Maybe I am too silly to do it, but for my test case it does not work setting the encoding with a filter. I did this: in the web.xml as the first filter in the list: <filter> <filter-name>Set Character Encoding</filter-name> <filter-class>package.SetCharacterEncodingFilter</filter-class> <init-param> <param-name>encoding</param-name> <param-value>UTF-8</param-value> </init-param> </filter> This is the filter which is packaged as example with Tomcat. If I do now a post with UTF-8 characters all submitted UTF-8 characters are corrupted. What am I doing wrong? There is also a problem with valves. If you read a parameter from the request inside a valve then the character encoding is automatically set to the default (spec) value which is ISO-8859-1. Later you can not change this in a filter anymore. (If I use my patch instead, everything is fine, no matter where I try to read parameters from the request.) With regards, Udo
don't forget to add a filter mapping, this is ours, you may need a URL pattern match. <filter-mapping> <filter-name>requestCharacterEncodingFilter</filter-name> <servlet-name>springFrontController</servlet-name> </filter-mapping>
I also have the filter mapping like this: <filter-mapping> <filter-name>Set Character Encoding</filter-name> <servlet-name>action</servlet-name> </filter-mapping> but it does not work.
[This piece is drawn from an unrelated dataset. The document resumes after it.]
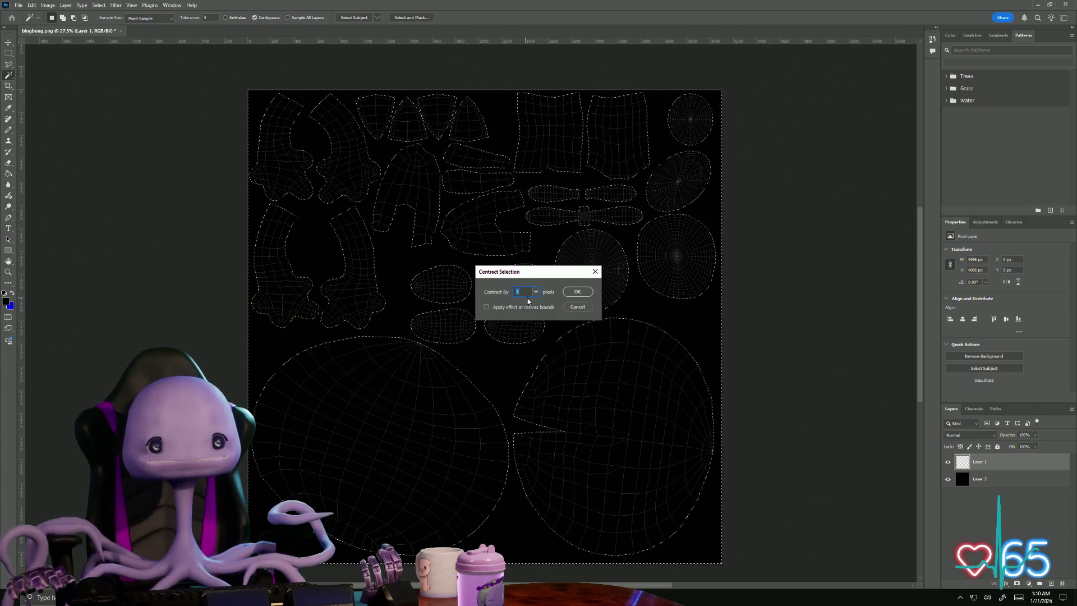
pyautogui.click(575, 293)
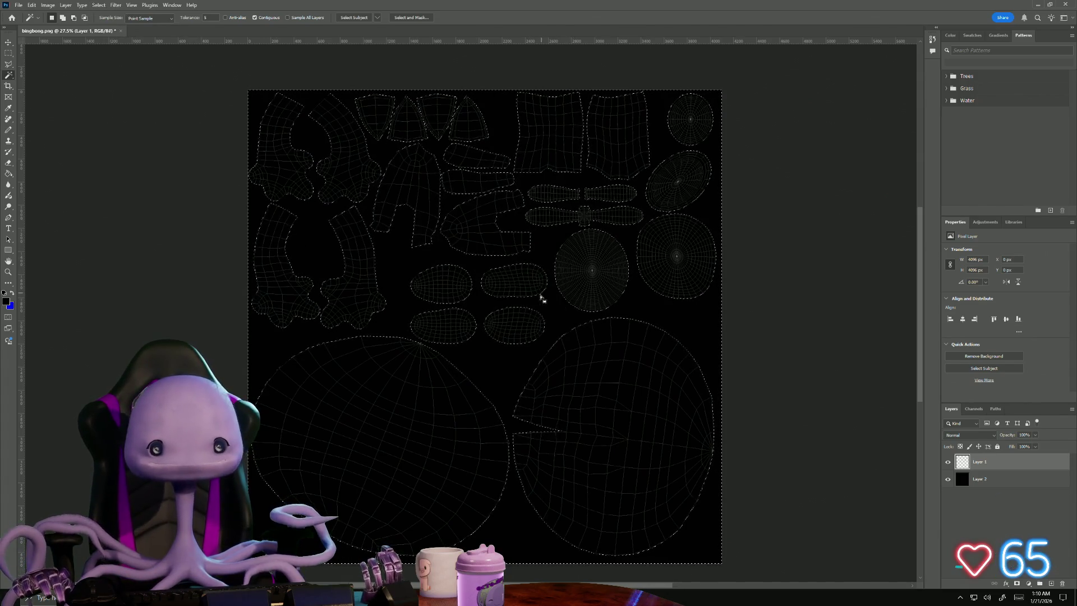
pyautogui.scroll(1, 387, 367)
pyautogui.keyDown('alt'); pyautogui.scroll(10, 387, 367); pyautogui.keyUp('alt')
In the config file in the <Context> I have this valve included: <Valve className="org.apache.catalina.valves.AccessLogValve" directory="logs" prefix="localhost_access_ewi_log." suffix=".txt" resolveHost="false" pattern="common"/> In the comment it says, that all request accesses are logged. Maybe this one sets the character encoding already to the wrong value? I mean not directly the valve but Tomcat when the request is accessed.